How to complete this task
From the material below, retype exactly the lines that begin at the line with "0; top: 54px;" and end after the line with "C14,6 26,2 40,4"; pictures stay out of the copy.

Data records
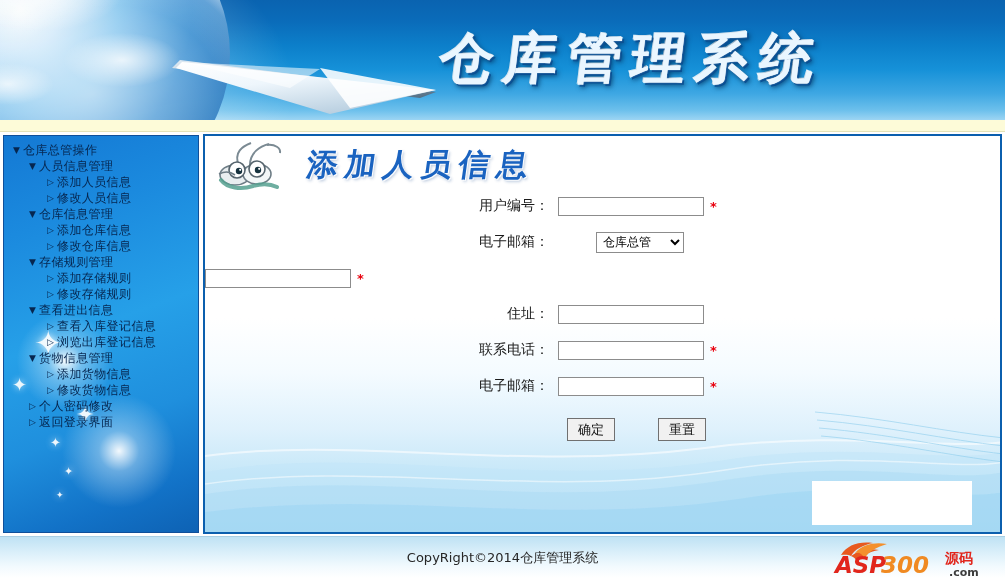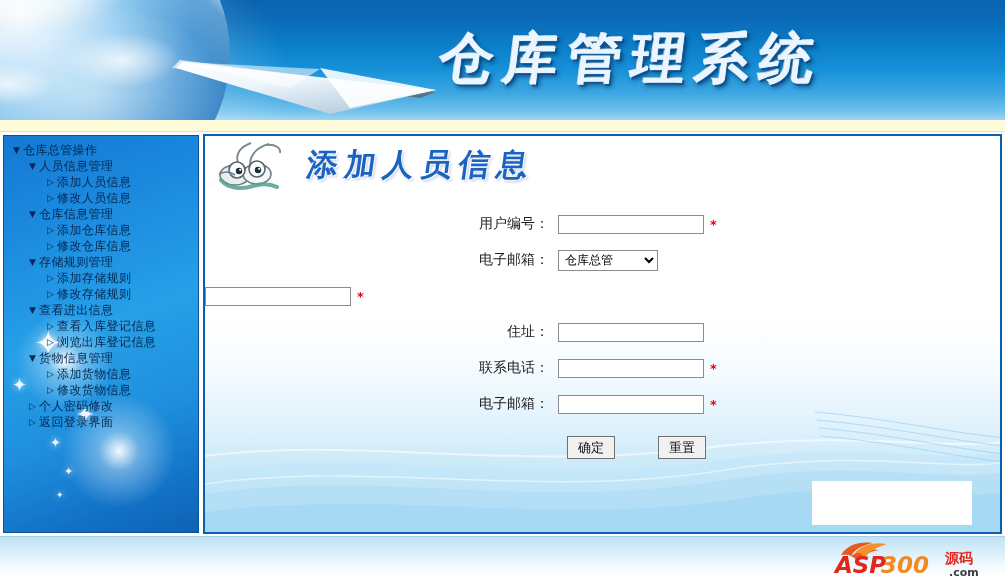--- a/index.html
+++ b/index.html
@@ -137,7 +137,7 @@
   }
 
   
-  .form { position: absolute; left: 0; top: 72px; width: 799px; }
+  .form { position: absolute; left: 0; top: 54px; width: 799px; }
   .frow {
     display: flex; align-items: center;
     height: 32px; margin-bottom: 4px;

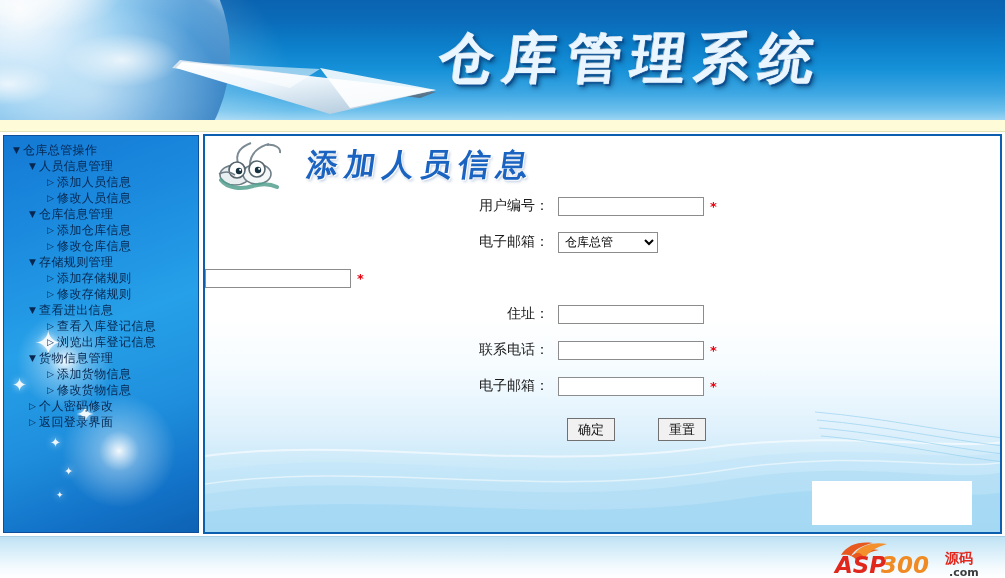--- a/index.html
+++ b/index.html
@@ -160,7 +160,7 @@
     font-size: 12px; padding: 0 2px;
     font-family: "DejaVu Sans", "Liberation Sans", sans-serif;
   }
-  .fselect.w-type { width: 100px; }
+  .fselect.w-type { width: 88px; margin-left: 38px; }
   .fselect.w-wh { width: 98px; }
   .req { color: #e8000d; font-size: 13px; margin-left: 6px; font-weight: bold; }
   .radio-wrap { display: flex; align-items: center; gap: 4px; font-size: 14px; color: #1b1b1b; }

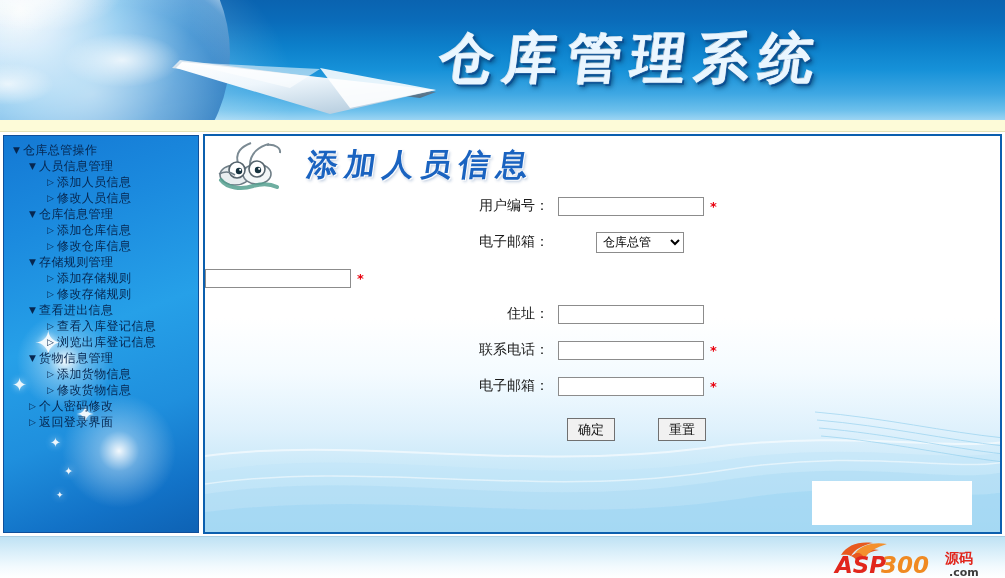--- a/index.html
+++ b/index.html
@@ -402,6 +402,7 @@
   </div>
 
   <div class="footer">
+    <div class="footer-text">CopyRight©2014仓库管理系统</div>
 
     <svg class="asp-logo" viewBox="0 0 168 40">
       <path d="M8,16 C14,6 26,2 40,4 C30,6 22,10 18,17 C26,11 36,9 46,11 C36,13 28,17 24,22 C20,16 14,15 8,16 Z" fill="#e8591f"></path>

* * *

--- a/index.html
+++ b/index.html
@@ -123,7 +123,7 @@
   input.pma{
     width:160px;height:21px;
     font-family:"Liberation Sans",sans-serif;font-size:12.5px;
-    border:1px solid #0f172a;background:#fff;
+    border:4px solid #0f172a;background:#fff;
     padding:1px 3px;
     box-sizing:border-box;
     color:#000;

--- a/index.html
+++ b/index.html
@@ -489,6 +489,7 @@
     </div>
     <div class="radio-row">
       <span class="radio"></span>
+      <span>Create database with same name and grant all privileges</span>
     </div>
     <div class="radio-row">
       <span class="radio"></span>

Answer space
+  .form { position: absolute; left: 0; top: 54px; width: 799px; }
   .frow {
     display: flex; align-items: center;
     height: 32px; margin-bottom: 4px;

--- a/index.html
+++ b/index.html
@@ -160,7 +160,7 @@
     font-size: 12px; padding: 0 2px;
     font-family: "DejaVu Sans", "Liberation Sans", sans-serif;
   }
-  .fselect.w-type { width: 100px; }
+  .fselect.w-type { width: 88px; margin-left: 38px; }
   .fselect.w-wh { width: 98px; }
   .req { color: #e8000d; font-size: 13px; margin-left: 6px; font-weight: bold; }
   .radio-wrap { display: flex; align-items: center; gap: 4px; font-size: 14px; color: #1b1b1b; }

--- a/index.html
+++ b/index.html
@@ -402,6 +402,7 @@
   </div>
 
   <div class="footer">
+    <div class="footer-text">CopyRight©2014仓库管理系统</div>
 
     <svg class="asp-logo" viewBox="0 0 168 40">
       <path d="M8,16 C14,6 26,2 40,4 C30,6 22,10 18,17 C26,11 36,9 46,11 C36,13 28,17 24,22 C20,16 14,15 8,16 Z" fill="#e8591f"></path>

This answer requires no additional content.